What the exercise asks »
What you give back from the listing below should be an exact copy of the lines from the one with "root of tail: (286, 144)" down to the one with "left hip: (658, 830)", and it should contain no pictures.

═════ Dataset entries

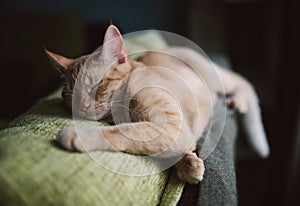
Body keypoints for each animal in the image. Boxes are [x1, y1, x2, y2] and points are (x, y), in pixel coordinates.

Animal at [45, 25, 270, 184]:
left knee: (243, 84)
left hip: (218, 79)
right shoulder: (175, 131)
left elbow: (123, 131)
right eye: (70, 94)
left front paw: (78, 135)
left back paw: (238, 102)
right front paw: (188, 165)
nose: (81, 106)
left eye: (97, 84)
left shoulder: (169, 125)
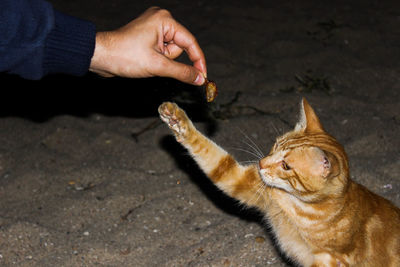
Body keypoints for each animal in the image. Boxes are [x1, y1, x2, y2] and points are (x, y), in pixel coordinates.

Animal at [159, 99, 400, 267]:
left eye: (286, 166)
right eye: (275, 146)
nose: (260, 164)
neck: (300, 208)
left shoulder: (329, 259)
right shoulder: (243, 181)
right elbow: (210, 154)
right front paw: (178, 121)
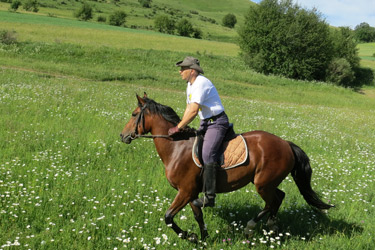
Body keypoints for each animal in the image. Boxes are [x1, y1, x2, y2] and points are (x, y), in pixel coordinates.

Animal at [120, 93, 334, 241]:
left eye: (133, 114)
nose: (123, 136)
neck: (177, 147)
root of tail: (286, 144)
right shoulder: (190, 193)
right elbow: (198, 216)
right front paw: (203, 238)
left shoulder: (185, 191)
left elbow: (168, 217)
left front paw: (190, 237)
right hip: (267, 182)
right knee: (279, 197)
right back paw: (272, 226)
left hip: (262, 184)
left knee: (273, 201)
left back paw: (251, 226)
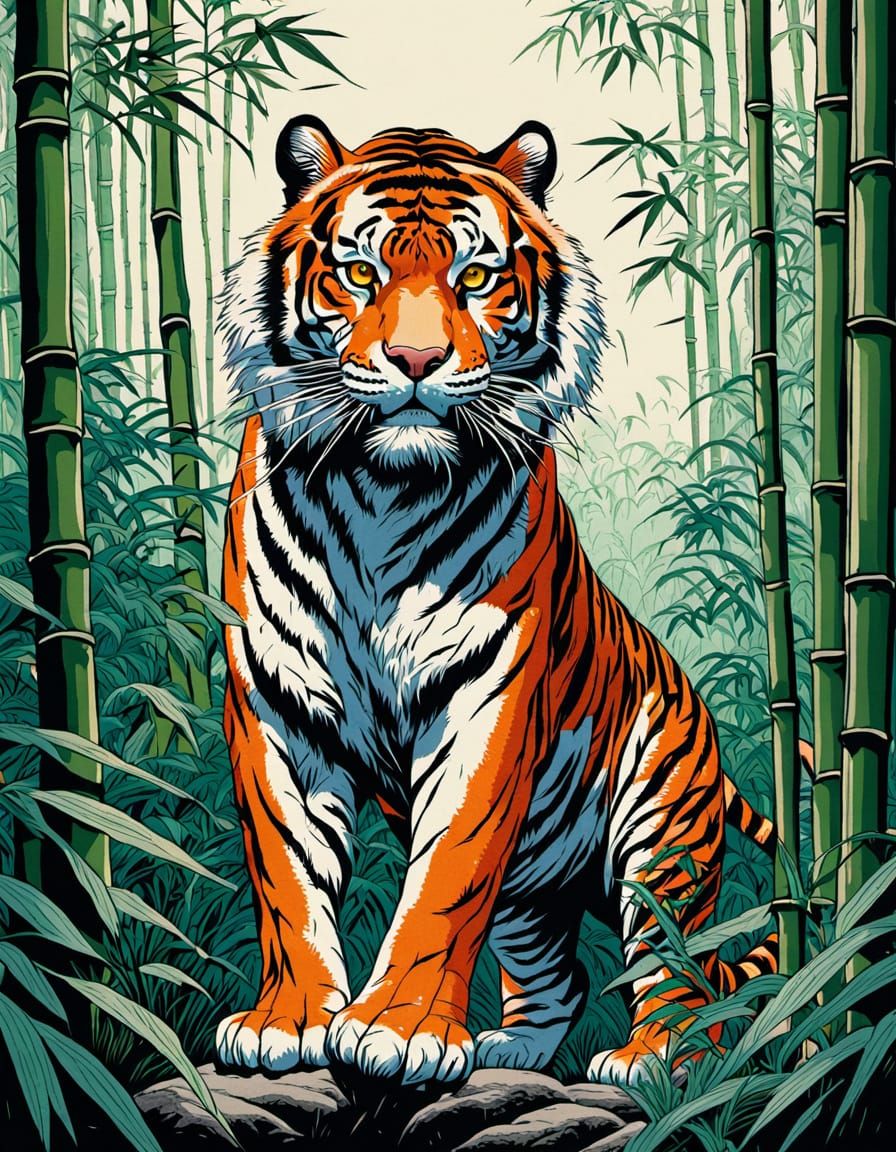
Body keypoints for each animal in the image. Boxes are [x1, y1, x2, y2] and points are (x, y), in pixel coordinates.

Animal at [214, 115, 777, 1088]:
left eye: (475, 278)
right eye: (360, 272)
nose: (415, 361)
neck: (384, 492)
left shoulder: (489, 694)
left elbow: (445, 874)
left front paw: (399, 1031)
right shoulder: (276, 699)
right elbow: (289, 876)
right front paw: (288, 1023)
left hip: (658, 830)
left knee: (678, 968)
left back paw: (654, 1058)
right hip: (535, 886)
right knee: (562, 974)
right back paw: (508, 1047)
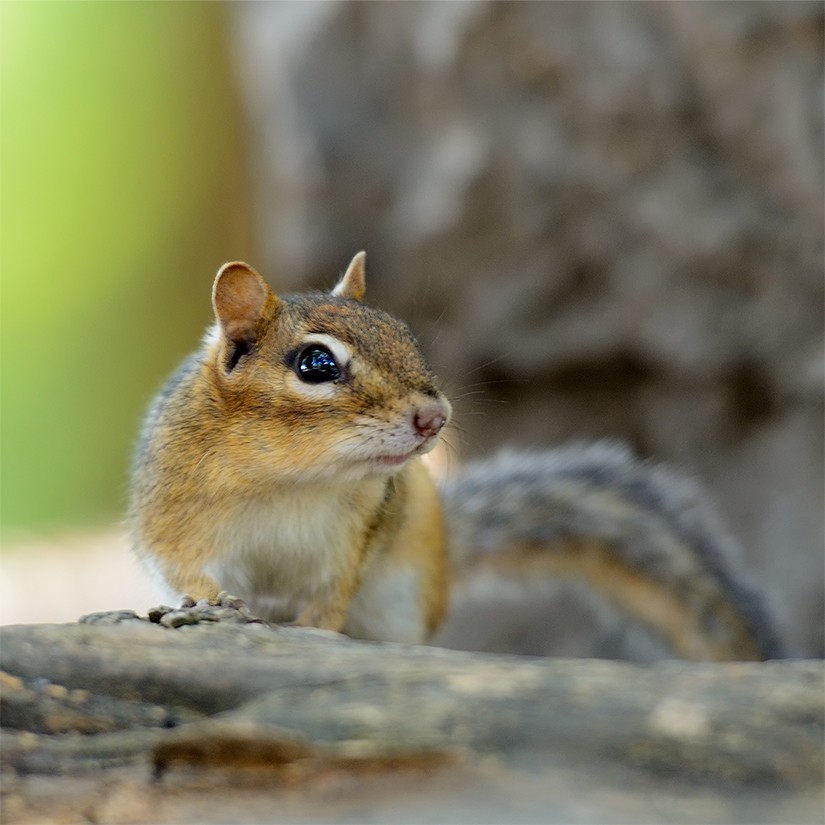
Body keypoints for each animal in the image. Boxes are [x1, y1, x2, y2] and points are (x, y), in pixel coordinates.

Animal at [130, 252, 782, 662]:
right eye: (316, 364)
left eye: (404, 333)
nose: (435, 417)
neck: (290, 478)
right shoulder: (173, 515)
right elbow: (185, 568)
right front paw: (205, 605)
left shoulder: (355, 539)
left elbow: (330, 601)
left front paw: (308, 631)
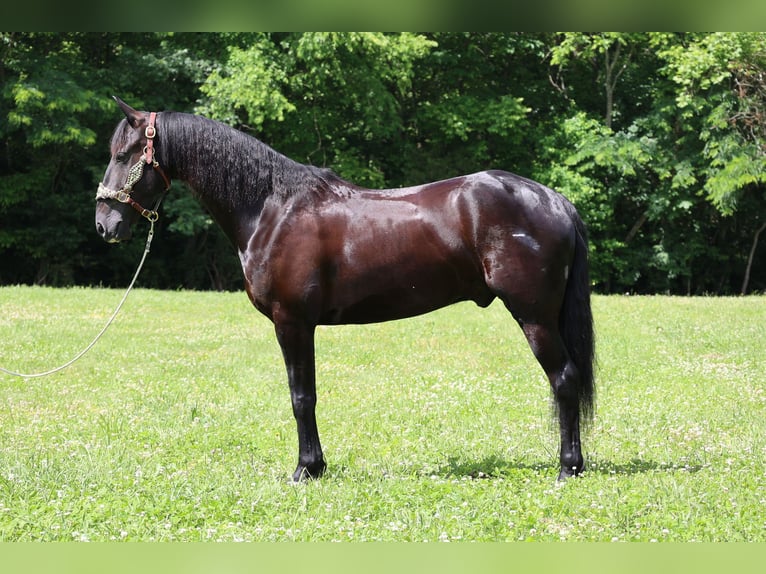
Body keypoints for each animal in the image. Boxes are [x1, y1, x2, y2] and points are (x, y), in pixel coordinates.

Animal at [95, 97, 595, 482]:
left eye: (124, 154)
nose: (105, 225)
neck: (272, 208)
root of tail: (554, 199)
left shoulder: (292, 322)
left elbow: (302, 397)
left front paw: (306, 469)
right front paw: (315, 466)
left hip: (533, 316)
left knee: (564, 379)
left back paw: (568, 467)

══════════

Your response »
root of tail: (286, 144)
right shoulder: (190, 193)
right elbow: (198, 216)
right front paw: (203, 238)
left shoulder: (185, 191)
left elbow: (168, 217)
left front paw: (190, 237)
right hip: (267, 182)
right knee: (279, 197)
right back paw: (272, 226)
left hip: (262, 184)
left knee: (273, 201)
left back paw: (251, 226)
Body keypoints for each animal in the image. Boxes are [x1, y1, x2, y2] and points are (x, y), in pixel coordinates.

Animal at [214, 115, 777, 1088]:
left eye: (475, 278)
right eye: (360, 272)
nose: (415, 361)
neck: (384, 492)
left shoulder: (489, 694)
left elbow: (445, 874)
left front paw: (399, 1031)
right shoulder: (276, 699)
right elbow: (289, 876)
right front paw: (288, 1023)
left hip: (658, 830)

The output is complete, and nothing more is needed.